Ash fires his boomstick, but Max easily avoids the shots. She jumps up and delivers a swift kick to his face. He stumbles backwards. She tries to follow-up, but Ash is done playing now and raises his chainsaw arm. He goes on the offensive, charging, and Max is barely able to keep from being hit as she dodges each blow. Ash backs her up to a chainlink fence and tries to go in for the kill. Before he can deliver the final blow, however, Max catches Ash’s forearm. She’s stronger than Ash, and she turns his own chainsaw arm against him. The blades hits him in the stomach, nearly tearing him in half.
Winner:
Max (52.94%)
The Blasphemous Wench Speaks: This was another close battle all week, and I was incredibly surprised to see Max win it . . . but happy too, because I think she’d slaughter him. Also, as awesomely cool as a chainsaw arm is, it’s rare when a chainsaw doesn’t actually end up being more trouble than it’s worth.
6. RIPLEY VS SELENE
Selene flees the Earth, looking for a little cozy spot for her and Michael to live where they won’t constantly be hunted down by vampires or werewolves. But this leads to a limited food supply, so Selene starts eating fellow star-travelers. Ripley highly objects to being eaten.

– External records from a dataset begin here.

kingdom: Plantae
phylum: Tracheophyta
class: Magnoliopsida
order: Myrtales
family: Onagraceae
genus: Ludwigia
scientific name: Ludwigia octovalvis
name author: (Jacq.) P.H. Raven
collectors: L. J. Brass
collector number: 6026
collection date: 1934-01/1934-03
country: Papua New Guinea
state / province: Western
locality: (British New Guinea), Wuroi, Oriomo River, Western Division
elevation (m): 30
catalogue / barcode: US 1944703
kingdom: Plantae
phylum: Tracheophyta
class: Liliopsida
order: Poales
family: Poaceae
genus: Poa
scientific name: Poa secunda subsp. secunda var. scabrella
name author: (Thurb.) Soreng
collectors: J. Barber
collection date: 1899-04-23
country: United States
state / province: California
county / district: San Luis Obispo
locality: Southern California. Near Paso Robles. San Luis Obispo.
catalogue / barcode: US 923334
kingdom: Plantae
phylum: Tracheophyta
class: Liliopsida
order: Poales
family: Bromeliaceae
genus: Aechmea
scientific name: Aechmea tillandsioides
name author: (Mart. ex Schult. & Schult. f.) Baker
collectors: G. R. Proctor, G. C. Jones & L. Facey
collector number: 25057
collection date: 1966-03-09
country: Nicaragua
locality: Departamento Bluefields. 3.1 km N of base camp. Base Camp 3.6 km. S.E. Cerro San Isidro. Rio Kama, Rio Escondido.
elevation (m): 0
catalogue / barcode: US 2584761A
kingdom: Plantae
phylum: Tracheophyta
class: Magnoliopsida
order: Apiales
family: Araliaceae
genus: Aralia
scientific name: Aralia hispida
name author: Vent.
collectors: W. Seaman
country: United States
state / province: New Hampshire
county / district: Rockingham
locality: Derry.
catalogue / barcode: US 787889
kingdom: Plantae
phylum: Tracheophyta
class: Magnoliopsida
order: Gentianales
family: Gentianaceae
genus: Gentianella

Selene chases Ripley around the ship, knocking her around a lot and generally playing with her food. Ripley tries shooting Selene, but Selene is unharmed. Ripley then considers going for the Power Loader, but she knows it will be too slow against the vampire. Instead, she tricks Selene by pretending to hide in the airlock. When Selene follows, Ripley punches her in the face and locks her inside. Then she ejects Selene into space.
Winner:
Ripley (60%)
The Blasphemous Wench Speaks: Selene was actually leading this fight for awhile, but towards the end of the week, Ripley and her general badassness took it back.
7. BLADE VS CYCLOPS
After slaying The Slayer, Blade leaves Sunnydale and starts looking for food elsewhere. When he hears about a school of super-powered mutants, Blade knows where he wants to go. Most of the X-Men are away fighting Sabertooth somewhere else, so while Professor X and Storm evacuate the children, Cyclops stands as the last line of defense for the mansion.
Cyclops blasts his optic lasers, but Blade is too fast for this. He gets close to Cyclops and the two fight hand to hand. Blade is stronger than Cyclops and wears him down, but Cyclops fires an optic blast to his chest. Blade goes flying backwards out of sight. Cyclops goes to finish the job, but Blade has disappeared. Cyclops looks around but doesn’t sense Blade behind him until too late. Blade bites into his neck and drinks up.
Winner:
Blade (52.78%)
The Blasphemous Wench Speaks: Another battle narrowly won by Blade. This guy likes to make a comeback, I’m telling you.
8. IRON MAN VS LIU KANG
Like Alice before him, Iron Man is drafted into Mortal Kombat to fight against Liu Kang. Liu Kang makes some chicken noises and jumps up to do his famous gravity-breaking bicycle kick of doom. Iron Man shoots a missile at him. Liu Kang dies very, very abruptly.
Winner:
Iron Man (86.49%)
The Blasphemous Wench Speaks: Our biggest knock-out of the night. Liu Kang only managed to get five votes total. I’d like to think his complete lack of body armor was a pretty huge factor there. I mean, seriously, Liu. You couldn’t even throw on a shirt? Pretend to not be so vulnerable?
That’s it for now. Week 3 Battles will be posted tomorrow.
Oh man, how did I miss this poll this week? Bummed! At least Batman advanced. If not, I might have to cut a bitch. 😉
There’s no way that slow, clunky, bucket of bolts could have taken out Batman. A Terminator, however…
Batman Vs Terminator?
Someone please make that movie!!!
I’d buy that for a dollar!
I’m seeing an Iron Man/Killer Rabbit finale. Can’t believe I actually typed those words.
With all the Batman fans here it will probably end up Batman/Killer Rabbit with the Rabbit having an actual chance of winning just because it would be funny.